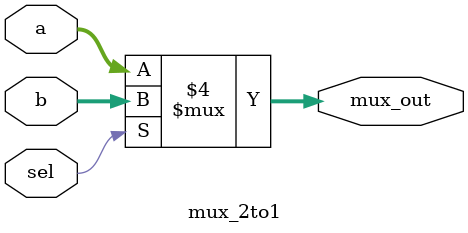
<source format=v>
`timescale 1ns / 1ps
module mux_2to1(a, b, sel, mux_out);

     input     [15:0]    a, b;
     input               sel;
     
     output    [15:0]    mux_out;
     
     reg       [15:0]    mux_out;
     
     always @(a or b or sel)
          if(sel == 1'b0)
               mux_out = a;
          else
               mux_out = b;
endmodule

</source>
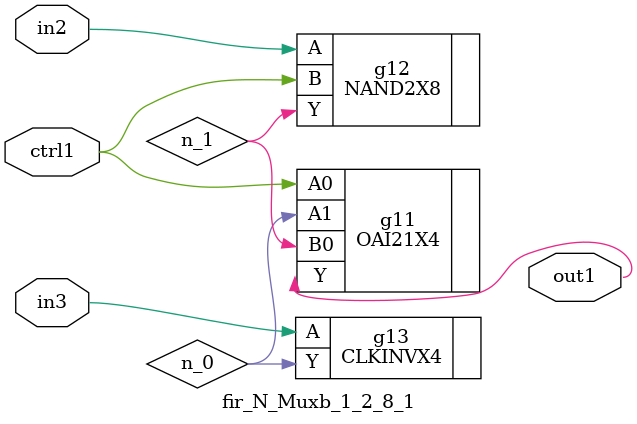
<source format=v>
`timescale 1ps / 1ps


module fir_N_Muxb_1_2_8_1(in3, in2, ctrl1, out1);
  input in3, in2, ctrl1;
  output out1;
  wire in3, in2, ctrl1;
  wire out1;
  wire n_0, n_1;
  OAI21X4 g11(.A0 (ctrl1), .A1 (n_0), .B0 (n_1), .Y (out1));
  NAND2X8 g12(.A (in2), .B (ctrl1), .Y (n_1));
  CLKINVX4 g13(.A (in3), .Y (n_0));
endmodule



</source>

* * *

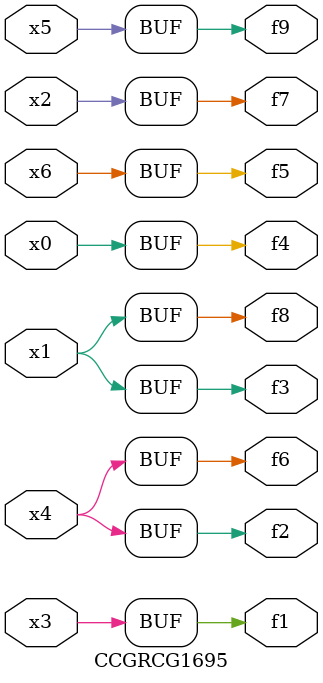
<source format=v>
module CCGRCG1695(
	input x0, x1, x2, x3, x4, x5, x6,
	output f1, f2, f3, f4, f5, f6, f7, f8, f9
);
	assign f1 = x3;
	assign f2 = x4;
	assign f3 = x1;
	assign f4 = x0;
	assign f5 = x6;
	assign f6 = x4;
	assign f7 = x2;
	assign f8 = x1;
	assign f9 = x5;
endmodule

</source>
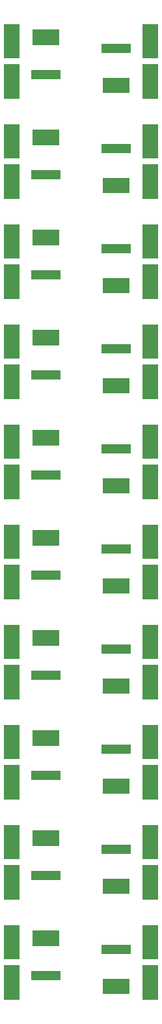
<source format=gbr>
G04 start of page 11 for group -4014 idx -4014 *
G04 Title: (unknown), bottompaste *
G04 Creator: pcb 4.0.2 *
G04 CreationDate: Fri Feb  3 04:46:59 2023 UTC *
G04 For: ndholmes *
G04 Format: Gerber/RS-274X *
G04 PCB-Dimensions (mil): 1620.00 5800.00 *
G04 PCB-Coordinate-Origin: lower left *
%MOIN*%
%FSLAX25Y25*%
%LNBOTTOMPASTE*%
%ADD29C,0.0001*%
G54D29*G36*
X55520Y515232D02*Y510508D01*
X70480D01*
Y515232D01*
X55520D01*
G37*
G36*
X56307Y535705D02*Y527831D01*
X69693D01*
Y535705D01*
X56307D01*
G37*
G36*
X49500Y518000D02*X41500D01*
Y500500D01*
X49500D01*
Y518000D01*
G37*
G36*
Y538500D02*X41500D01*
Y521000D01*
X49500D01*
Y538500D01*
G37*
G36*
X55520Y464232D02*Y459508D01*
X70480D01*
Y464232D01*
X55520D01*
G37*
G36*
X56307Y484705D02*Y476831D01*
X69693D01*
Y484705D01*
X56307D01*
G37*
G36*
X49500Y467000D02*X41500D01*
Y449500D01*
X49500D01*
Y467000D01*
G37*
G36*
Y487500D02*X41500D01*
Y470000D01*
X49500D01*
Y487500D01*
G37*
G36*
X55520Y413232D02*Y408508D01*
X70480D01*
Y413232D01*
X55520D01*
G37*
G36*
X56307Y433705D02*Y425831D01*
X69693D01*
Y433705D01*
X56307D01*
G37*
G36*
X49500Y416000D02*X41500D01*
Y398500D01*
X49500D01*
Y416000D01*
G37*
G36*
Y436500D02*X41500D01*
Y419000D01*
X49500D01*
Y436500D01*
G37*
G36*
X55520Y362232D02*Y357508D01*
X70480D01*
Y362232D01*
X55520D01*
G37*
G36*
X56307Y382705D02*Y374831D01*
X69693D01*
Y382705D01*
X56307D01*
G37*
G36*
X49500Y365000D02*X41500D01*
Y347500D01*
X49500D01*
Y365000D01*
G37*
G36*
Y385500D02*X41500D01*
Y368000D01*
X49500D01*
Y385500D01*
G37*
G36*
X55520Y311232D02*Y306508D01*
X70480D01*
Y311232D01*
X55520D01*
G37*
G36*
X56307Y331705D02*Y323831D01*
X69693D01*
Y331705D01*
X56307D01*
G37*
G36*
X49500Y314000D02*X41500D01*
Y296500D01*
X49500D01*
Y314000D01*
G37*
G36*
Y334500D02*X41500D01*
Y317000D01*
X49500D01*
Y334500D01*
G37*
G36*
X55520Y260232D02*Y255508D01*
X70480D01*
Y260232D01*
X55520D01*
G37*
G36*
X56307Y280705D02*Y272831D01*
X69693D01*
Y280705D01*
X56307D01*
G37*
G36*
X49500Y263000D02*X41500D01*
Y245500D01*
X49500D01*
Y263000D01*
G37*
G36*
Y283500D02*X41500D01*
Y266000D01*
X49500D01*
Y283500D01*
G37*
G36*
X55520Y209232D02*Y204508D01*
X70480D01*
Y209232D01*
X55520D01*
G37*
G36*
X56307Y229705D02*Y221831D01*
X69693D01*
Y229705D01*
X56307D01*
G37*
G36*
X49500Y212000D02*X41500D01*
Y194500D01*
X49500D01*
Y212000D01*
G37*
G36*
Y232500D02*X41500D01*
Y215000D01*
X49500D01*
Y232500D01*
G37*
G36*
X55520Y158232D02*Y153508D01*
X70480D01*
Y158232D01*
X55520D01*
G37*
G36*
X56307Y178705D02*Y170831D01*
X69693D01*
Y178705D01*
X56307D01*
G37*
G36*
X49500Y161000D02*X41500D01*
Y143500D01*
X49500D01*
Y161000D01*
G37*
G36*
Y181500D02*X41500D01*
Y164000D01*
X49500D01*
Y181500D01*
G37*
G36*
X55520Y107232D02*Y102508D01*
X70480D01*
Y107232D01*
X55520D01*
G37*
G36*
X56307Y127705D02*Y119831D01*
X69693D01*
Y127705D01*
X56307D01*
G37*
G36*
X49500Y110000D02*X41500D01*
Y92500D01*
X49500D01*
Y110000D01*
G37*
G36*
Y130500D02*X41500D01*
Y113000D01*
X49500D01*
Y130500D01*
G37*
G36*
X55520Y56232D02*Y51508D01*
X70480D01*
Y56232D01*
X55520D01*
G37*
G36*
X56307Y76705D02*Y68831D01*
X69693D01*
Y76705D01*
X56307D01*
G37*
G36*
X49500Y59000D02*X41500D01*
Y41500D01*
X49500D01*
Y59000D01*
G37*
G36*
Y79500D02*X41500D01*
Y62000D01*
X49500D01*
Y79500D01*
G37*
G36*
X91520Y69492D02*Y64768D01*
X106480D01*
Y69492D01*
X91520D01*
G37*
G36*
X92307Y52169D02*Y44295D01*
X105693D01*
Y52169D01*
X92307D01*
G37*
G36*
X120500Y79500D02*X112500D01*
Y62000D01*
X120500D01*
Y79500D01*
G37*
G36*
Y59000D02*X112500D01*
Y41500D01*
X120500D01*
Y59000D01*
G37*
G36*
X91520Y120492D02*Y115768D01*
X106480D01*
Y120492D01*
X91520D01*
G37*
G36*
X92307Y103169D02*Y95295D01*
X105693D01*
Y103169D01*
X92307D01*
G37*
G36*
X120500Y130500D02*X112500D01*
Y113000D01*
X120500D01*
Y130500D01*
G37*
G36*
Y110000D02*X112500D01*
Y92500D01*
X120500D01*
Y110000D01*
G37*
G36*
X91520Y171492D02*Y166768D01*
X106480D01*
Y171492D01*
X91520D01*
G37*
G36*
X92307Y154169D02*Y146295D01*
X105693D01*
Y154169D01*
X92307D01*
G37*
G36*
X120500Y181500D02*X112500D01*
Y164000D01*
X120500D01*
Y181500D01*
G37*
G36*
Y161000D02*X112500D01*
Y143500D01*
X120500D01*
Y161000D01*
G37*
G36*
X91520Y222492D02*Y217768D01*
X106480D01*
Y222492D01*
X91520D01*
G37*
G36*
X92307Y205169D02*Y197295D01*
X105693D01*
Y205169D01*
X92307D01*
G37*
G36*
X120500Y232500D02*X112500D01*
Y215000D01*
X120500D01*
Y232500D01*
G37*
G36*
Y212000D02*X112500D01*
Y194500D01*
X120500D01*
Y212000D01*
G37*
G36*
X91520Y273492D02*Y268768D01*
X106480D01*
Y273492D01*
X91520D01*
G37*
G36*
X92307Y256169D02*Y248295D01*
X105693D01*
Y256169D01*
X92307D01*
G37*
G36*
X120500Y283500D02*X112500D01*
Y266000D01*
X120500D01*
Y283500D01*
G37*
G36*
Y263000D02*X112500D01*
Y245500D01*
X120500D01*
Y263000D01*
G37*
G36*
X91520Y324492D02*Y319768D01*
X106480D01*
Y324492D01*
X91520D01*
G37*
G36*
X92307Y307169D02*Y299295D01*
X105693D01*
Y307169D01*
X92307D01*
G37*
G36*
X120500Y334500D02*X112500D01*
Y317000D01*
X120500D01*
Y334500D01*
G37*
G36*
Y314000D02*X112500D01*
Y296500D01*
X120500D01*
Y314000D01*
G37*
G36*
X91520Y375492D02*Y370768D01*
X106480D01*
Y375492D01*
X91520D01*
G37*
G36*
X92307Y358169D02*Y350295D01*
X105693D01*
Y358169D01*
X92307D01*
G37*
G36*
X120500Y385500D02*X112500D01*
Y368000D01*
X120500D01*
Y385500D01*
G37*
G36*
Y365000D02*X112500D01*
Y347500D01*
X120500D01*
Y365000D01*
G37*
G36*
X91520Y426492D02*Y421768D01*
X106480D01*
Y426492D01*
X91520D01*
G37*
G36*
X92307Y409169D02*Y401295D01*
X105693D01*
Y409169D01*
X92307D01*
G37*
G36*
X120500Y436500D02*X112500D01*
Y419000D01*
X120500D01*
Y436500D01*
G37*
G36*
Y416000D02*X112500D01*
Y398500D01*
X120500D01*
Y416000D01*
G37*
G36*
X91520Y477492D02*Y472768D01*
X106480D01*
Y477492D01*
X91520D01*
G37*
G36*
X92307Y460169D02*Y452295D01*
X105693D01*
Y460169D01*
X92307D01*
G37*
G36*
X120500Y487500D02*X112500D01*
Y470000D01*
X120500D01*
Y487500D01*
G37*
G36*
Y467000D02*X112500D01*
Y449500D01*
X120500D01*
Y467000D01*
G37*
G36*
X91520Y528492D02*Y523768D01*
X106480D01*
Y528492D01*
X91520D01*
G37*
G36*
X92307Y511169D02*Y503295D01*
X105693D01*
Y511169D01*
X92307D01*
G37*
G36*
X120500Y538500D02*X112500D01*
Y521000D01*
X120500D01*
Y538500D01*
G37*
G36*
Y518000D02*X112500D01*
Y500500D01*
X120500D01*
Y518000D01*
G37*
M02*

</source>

[Your objective]
If the string "timescale" is in a line of the entries, pick that line out.

[Expected answer]
`timescale 1ns / 1ps
`timescale 1ps / 1ps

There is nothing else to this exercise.